> **Task description**
Find where "X495300Y1765300D03*" appears in the entries below. That line and all lines after it, through the last, are to be duplicated exactly, with nothing else.

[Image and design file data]
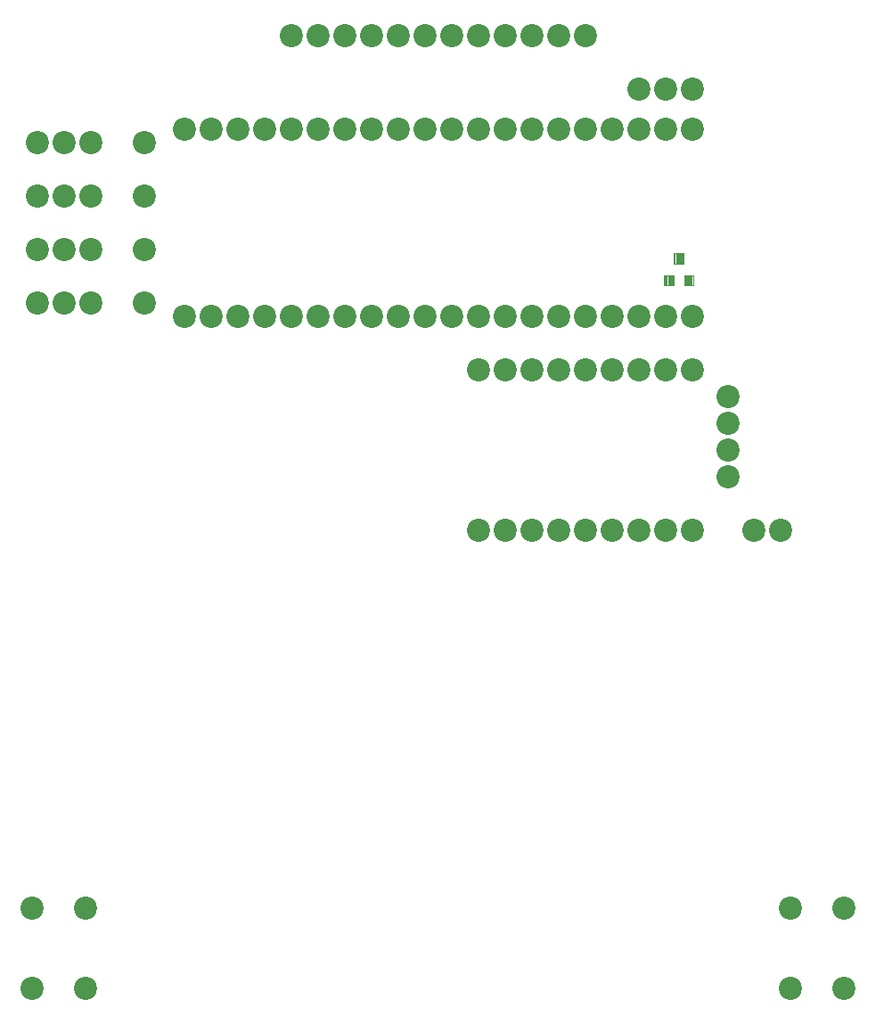
<source format=gbs>
G71*G90*G75*D02*
%ASAXBY*OFA0B0*MOMM*FSLAX44Y44*IPPOS*%
%ADD11C,0.100*%
%ADD23C,2.200*%
G54D23*
G01X465500Y962300D03*
X516300D03*
X465500Y1038500D03*
X516300D03*
X1185500Y962300D03*
X1236300D03*
X1185500Y1038500D03*
X1236300D03*
G54D11*
X1075000Y1650700D02*
Y1660700D01*
X1084000D01*
Y1650700D01*
X1075000D01*
X1075950D02*
Y1660700D01*
X1076900Y1650700D02*
Y1660700D01*
X1077850Y1650700D02*
Y1660700D01*
X1078800Y1650700D02*
Y1660700D01*
X1079750Y1650700D02*
Y1660700D01*
X1080700Y1650700D02*
Y1660700D01*
X1081650Y1650700D02*
Y1660700D01*
X1082600Y1650700D02*
Y1660700D01*
X1083550Y1650700D02*
Y1660700D01*
X1065500Y1629700D02*
Y1639700D01*
X1074500D01*
Y1629700D01*
X1065500D01*
X1066450D02*
Y1639700D01*
X1067400Y1629700D02*
Y1639700D01*
X1068350Y1629700D02*
Y1639700D01*
X1069300Y1629700D02*
Y1639700D01*
X1070250Y1629700D02*
Y1639700D01*
X1071200Y1629700D02*
Y1639700D01*
X1072150Y1629700D02*
Y1639700D01*
X1073100Y1629700D02*
Y1639700D01*
X1074050Y1629700D02*
Y1639700D01*
X1084500Y1629700D02*
Y1639700D01*
X1093500D01*
Y1629700D01*
X1084500D01*
X1085450D02*
Y1639700D01*
X1086400Y1629700D02*
Y1639700D01*
X1087350Y1629700D02*
Y1639700D01*
X1088300Y1629700D02*
Y1639700D01*
X1089250Y1629700D02*
Y1639700D01*
X1090200Y1629700D02*
Y1639700D01*
X1091150Y1629700D02*
Y1639700D01*
X1092100Y1629700D02*
Y1639700D01*
X1093050Y1629700D02*
Y1639700D01*
G54D23*
X1176600Y1397000D03*
X1151200D03*
X1126700Y1524000D03*
Y1498600D03*
Y1473200D03*
Y1447800D03*
X1092200Y1397000D03*
X1066800D03*
X1041400D03*
X1016000D03*
X990600D03*
X965200D03*
X939800D03*
X914400D03*
X889000D03*
X1092200Y1549400D03*
X1066800D03*
X1041400D03*
X1016000D03*
X990600D03*
X965200D03*
X939800D03*
X914400D03*
X889000D03*
X990600Y1778000D03*
X1016000D03*
X1041400D03*
X1066800D03*
X1092200D03*
X863600D03*
X889000D03*
X914400D03*
X939800D03*
X965200D03*
X736600D03*
X762000D03*
X787400D03*
X812800D03*
X838200D03*
X609600D03*
X635000D03*
X660400D03*
X685800D03*
X711200D03*
X990600Y1600200D03*
X1016000D03*
X1041400D03*
X1066800D03*
X1092200D03*
X863600D03*
X889000D03*
X914400D03*
X939800D03*
X965200D03*
X736600D03*
X762000D03*
X787400D03*
X812800D03*
X838200D03*
X609600D03*
X635000D03*
X660400D03*
X685800D03*
X711200D03*
X736600Y1866900D03*
X762000D03*
X787400D03*
X812800D03*
X838200D03*
X863600D03*
X889000D03*
X914400D03*
X939800D03*
X965200D03*
X495300Y1765300D03*
X469900D03*
X495300Y1714500D03*
X469900D03*
X495300Y1663700D03*
X469900D03*
Y1612900D03*
X495300D03*
X520700D03*
X571500D03*
X520700Y1663700D03*
X571500D03*
X520700Y1714500D03*
X571500D03*
X520700Y1765300D03*
X571500D03*
X1041400Y1816100D03*
X1066800D03*
X1092200D03*
X711200Y1866900D03*
X990600D03*
G01X0Y0D02*
M02*

</source>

> **Result below**
X495300Y1765300D03*
X469900D03*
X495300Y1714500D03*
X469900D03*
X495300Y1663700D03*
X469900D03*
Y1612900D03*
X495300D03*
X520700D03*
X571500D03*
X520700Y1663700D03*
X571500D03*
X520700Y1714500D03*
X571500D03*
X520700Y1765300D03*
X571500D03*
X1041400Y1816100D03*
X1066800D03*
X1092200D03*
X711200Y1866900D03*
X990600D03*
G01X0Y0D02*
M02*

</source>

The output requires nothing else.